First, Rob was about to activate a screen capture on an iPad that had been issued and sent home with a high school student, to which I asked him to stop – I’m not a school district employee, and I should definitely not see whatever is currently on the screen of said iPad. That event itself shows that “training” and “awareness” are going to be big issues for the school district. That said, I don’t particularly fault Rob here, he wasn’t looking at me as an outsider so much as a technical person he wanted to have a detailed technical conversation with about specific issues. I’m sensitized to these kinds of issues because of my job, which is constantly putting me through mandatory training on confidential and classified information, what you’re allowed to do, what you’re not, how to avoid trouble, etc.
This incident does raise a few questions . . . some already asked by us. Are there no written policies in place? Is there not adequate training? Without policy and training based on policy, the school district is essentially relying on the judgement of the user.
Second, he tried to switch to an iPad device he pulled aside just for showing me some features and issues, but that didn’t work because he couldn’t make the iPad device respond to the AppTrak central software commands, or else there were problems in the central software. While most technology systems are complex beasts, and carry all kinds of subtle problems of interaction, when a planned demo doesn’t run, that’s usually a sign a system isn’t production ready. For the district technical chief of the program to have this kind of problem (again, fully understandable), it’s a bit puzzling to think the school is happily sending thousands of devices “into the field” under these conditions . . . problematic software should not be the “security gateway” for devices issued to kids.

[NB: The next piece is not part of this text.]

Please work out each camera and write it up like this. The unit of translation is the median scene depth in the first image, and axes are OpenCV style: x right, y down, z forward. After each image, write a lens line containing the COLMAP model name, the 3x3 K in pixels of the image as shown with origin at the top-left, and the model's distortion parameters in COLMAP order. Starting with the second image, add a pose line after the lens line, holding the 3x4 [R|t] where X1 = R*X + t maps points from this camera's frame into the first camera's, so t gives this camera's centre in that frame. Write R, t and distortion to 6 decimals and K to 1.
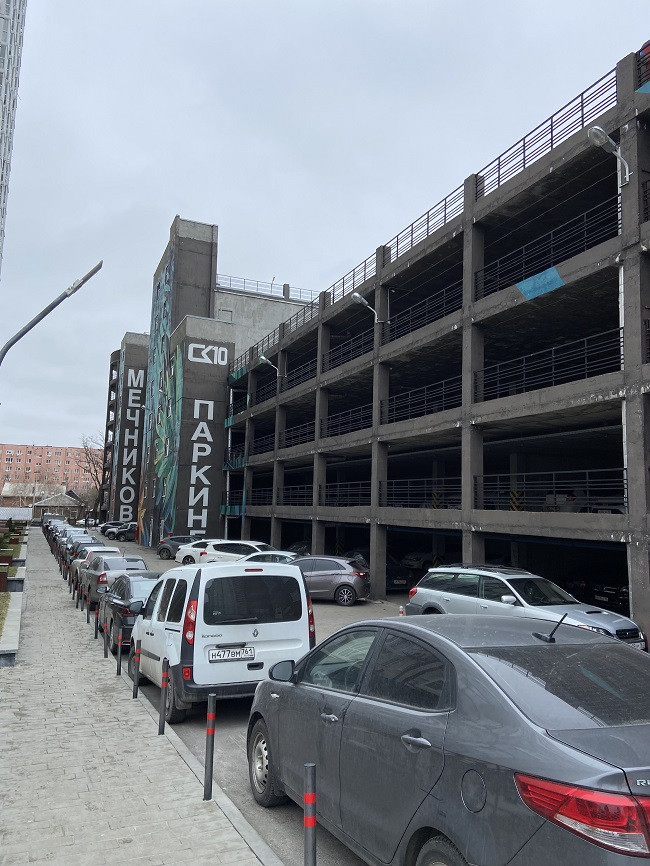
lens RADIAL K [[658.0, 0, 324.6], [0, 658.0, 433.5], [0, 0, 1]] dist [0.075773, 0.004138]
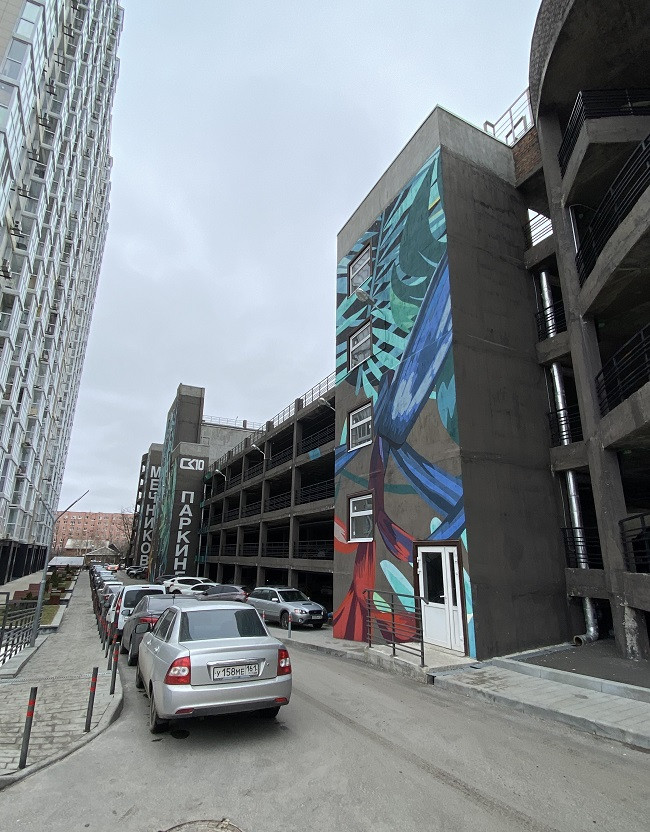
lens RADIAL K [[453.0, 0, 327.1], [0, 453.0, 417.5], [0, 0, 1]] dist [-0.002419, -0.001152]
pose [[0.998212, 0.004246, 0.059619, 0.090325], [0.006451, 0.983993, -0.178089, -0.024330], [-0.059421, 0.178155, 0.982207, -0.173243]]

From there, we talked a lot about philosophical issues for what the program is doing, why it is doing it in a certain way, why parents are not given an “opt out” choice regarding taking the device home (or receiving the device at all), etc. It essentially re-hashed some of the highlights that I’ve already pointed out publicly here on this website, in emails to Rob and the entire School District Staff and Elected School Board, etc. No progress was made on convincing me of any factors involved, but Rob did say he would follow up immediately with Lyceum (vendor of AppTrak) on their lack of any security audit or plans in the AppTrak software design, how clients know they are talking to the right server, credential checks, etc.

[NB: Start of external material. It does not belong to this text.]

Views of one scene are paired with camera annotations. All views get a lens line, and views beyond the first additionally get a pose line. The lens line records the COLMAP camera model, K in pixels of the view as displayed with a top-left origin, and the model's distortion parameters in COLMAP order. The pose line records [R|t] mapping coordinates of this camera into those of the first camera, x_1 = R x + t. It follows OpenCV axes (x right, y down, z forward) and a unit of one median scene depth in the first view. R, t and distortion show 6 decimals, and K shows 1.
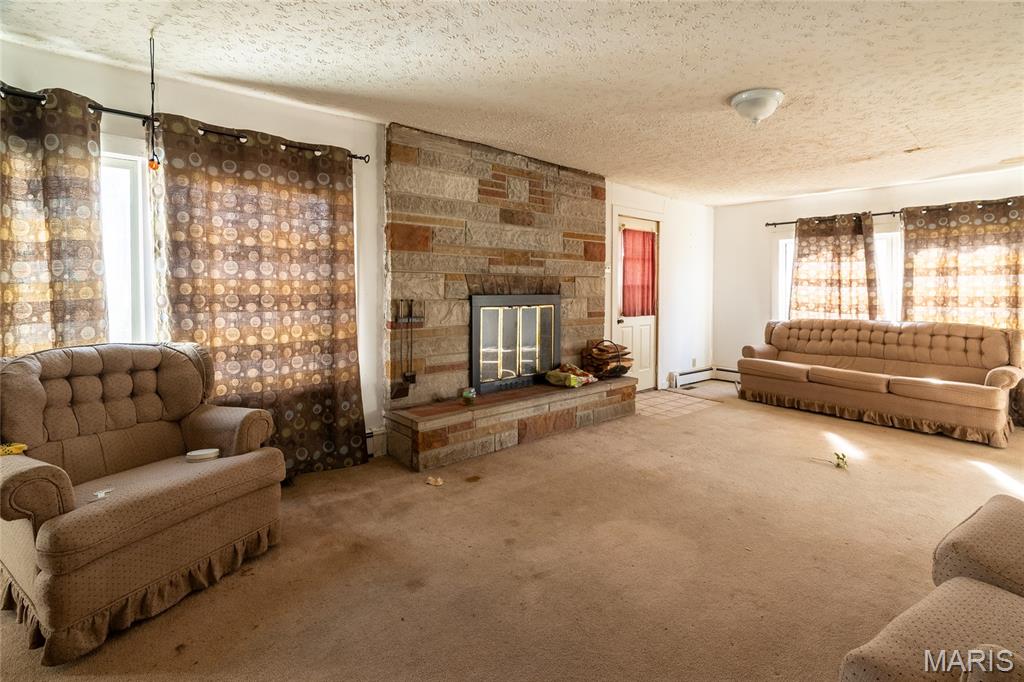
lens RADIAL K [[470.7, 0, 512.1], [0, 470.7, 292.6], [0, 0, 1]] dist [-0.000433, 0.000059]
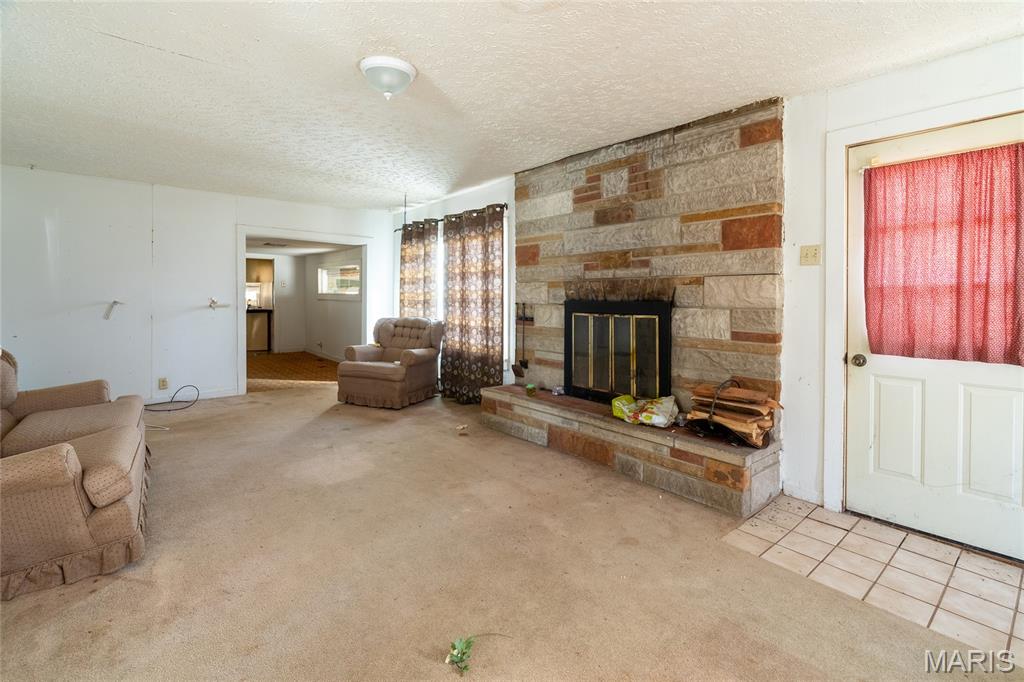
lens RADIAL K [[465.1, 0, 512.1], [0, 465.1, 299.5], [0, 0, 1]] dist [0.000566, 0.000050]
pose [[0.012817, 0.004842, -0.999906, 0.920763], [-0.011058, 0.999928, 0.004701, -0.001303], [0.999857, 0.010997, 0.012870, 0.820798]]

In sort of a crazy twist, Rob mentioned that Lyceum provides a full API to their software, so people can write their own extensions and control scripts. An API is an Application Programming Interface, and it is a method to allow anyone to write custom software that uses the API vendor’s packages to do whatever is desired. It’s typical to look at the plug-in modules for your Web browser (ad blocker, search engine, etc.) as the type of custom software that is using a published API to achieve features beyond what the original software was designed for. That’s a benign case – much more interesting usage cases are when the APIs are so well wrappered, people cannot tell the difference between the “real” software (web browser) and a malicious interface logging everything typed or transmitted. This type of virus or malicious attack is common in software, but also in hardware – the bank ATM machine “card rippers” that you hear about in the news from time to time.
The existence of an API for AppTrak will almost certainly also be unaudited for security, credential checking, etc. So not only are all the other prior concerns still present, now there’s a new stack of questions with no answers. Rob is supposed to be investigating this, and we’ll see what (if anything) comes from such discussions with Lyceum.
That said, they are rolling out the iPads (and sending them home) as of Nov 14 this year at Cheldelin Middle School. Other schools here have already (or are right now in the process) rolled them out.
With all of these questions, issues, legal liabilities, etc. still wide-open and unanswered, it strongly suggests to me that the School District Staff and Elected School Board representatives are assuming personal liability – financial and criminal – in the results of this decision. They have been told publicly and privately about concerns regarding very large holes in their knowledge and system design, and they proceed regardless: it seems to us that they act not with an abundance of caution, but in a race to be acknowledged for their distribution of devices.